## ACTION ITEM
Return every line from the listing where the word "down" occurs.

## SOURCE MATERIAL
====

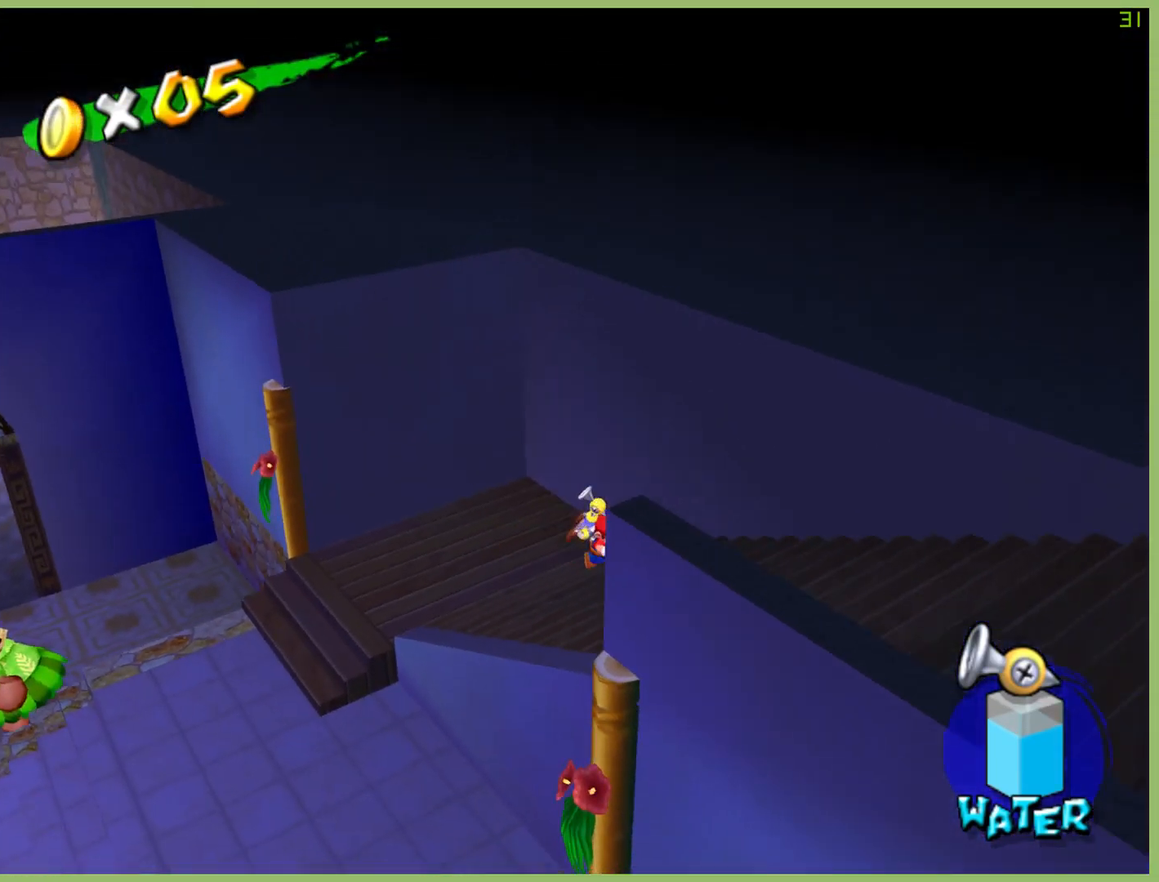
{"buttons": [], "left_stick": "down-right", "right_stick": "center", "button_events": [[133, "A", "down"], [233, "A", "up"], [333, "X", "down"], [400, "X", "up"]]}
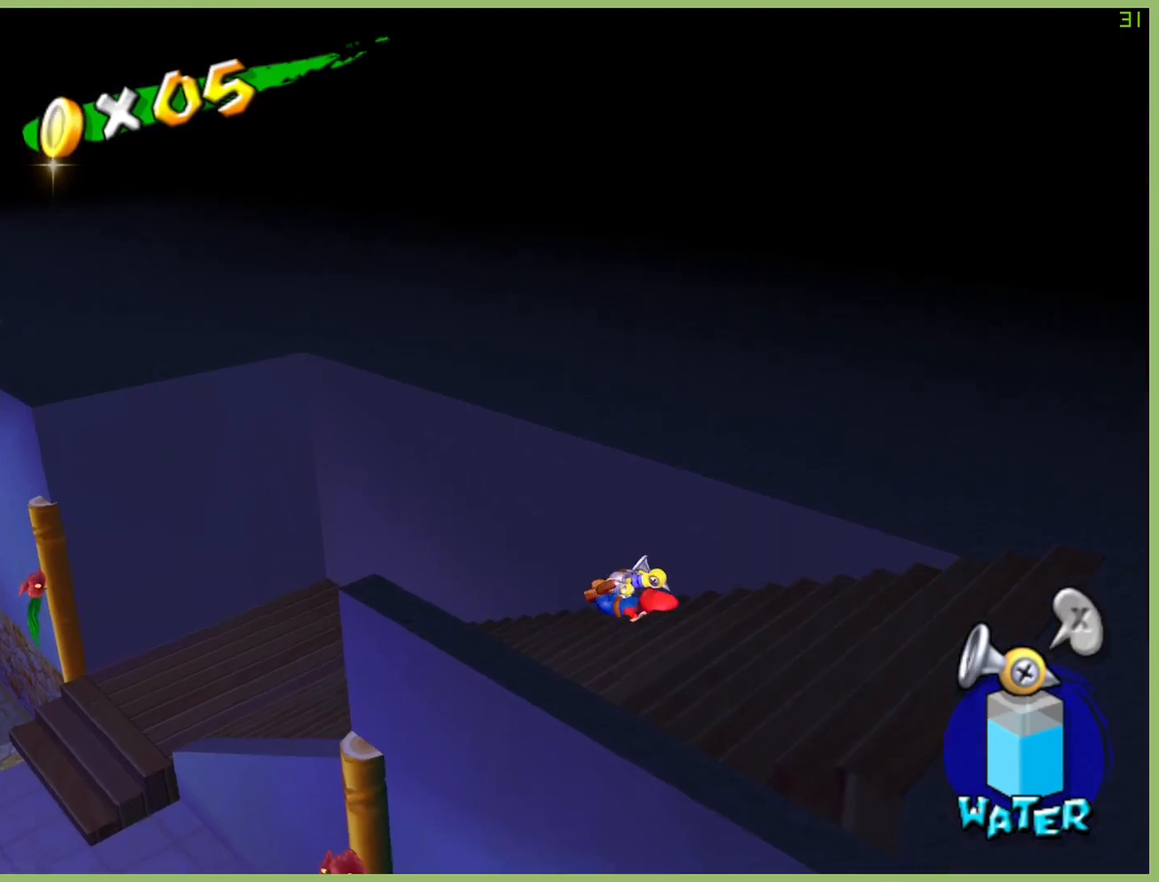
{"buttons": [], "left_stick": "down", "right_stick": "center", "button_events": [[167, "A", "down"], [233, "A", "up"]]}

====

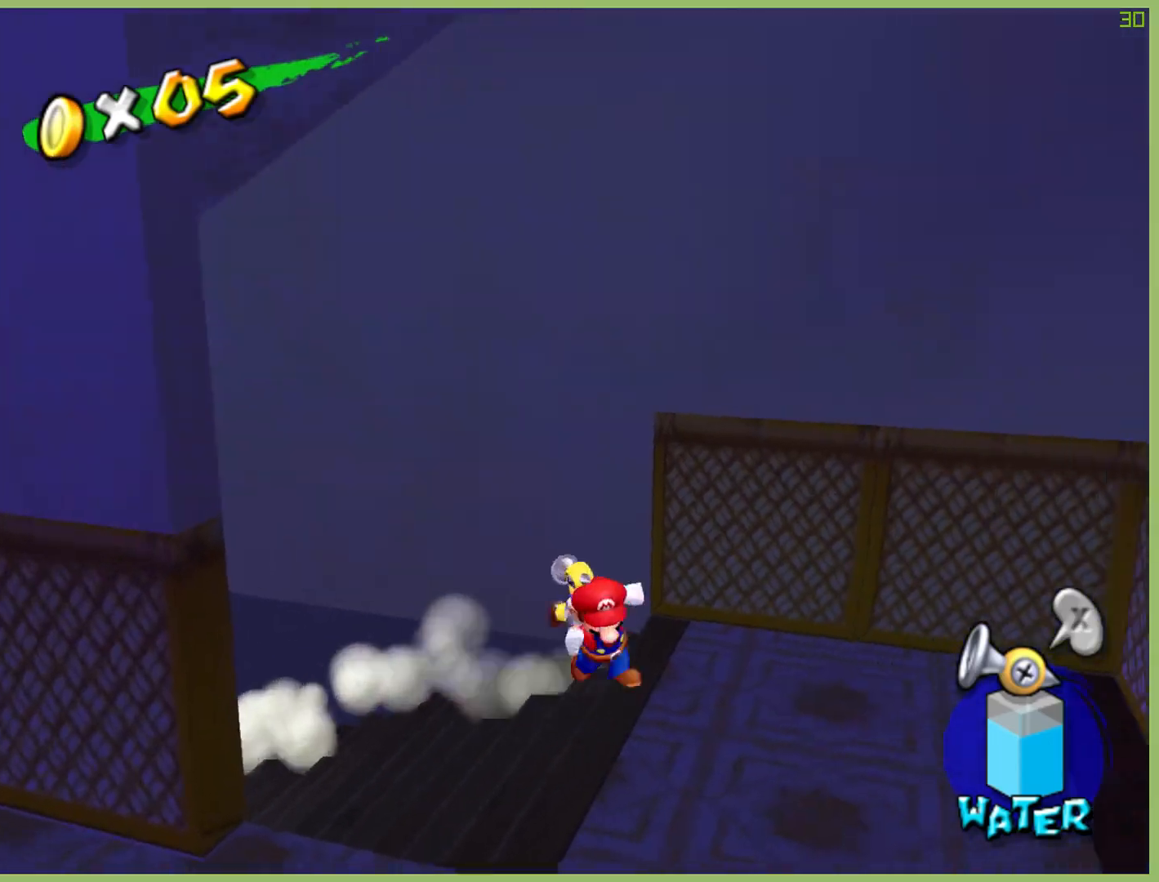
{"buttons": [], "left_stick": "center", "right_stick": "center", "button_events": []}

====

## ANSWER SPACE
{"buttons": [], "left_stick": "down-right", "right_stick": "center", "button_events": [[133, "A", "down"], [233, "A", "up"], [333, "X", "down"], [400, "X", "up"]]}
{"buttons": [], "left_stick": "down", "right_stick": "center", "button_events": [[167, "A", "down"], [233, "A", "up"]]}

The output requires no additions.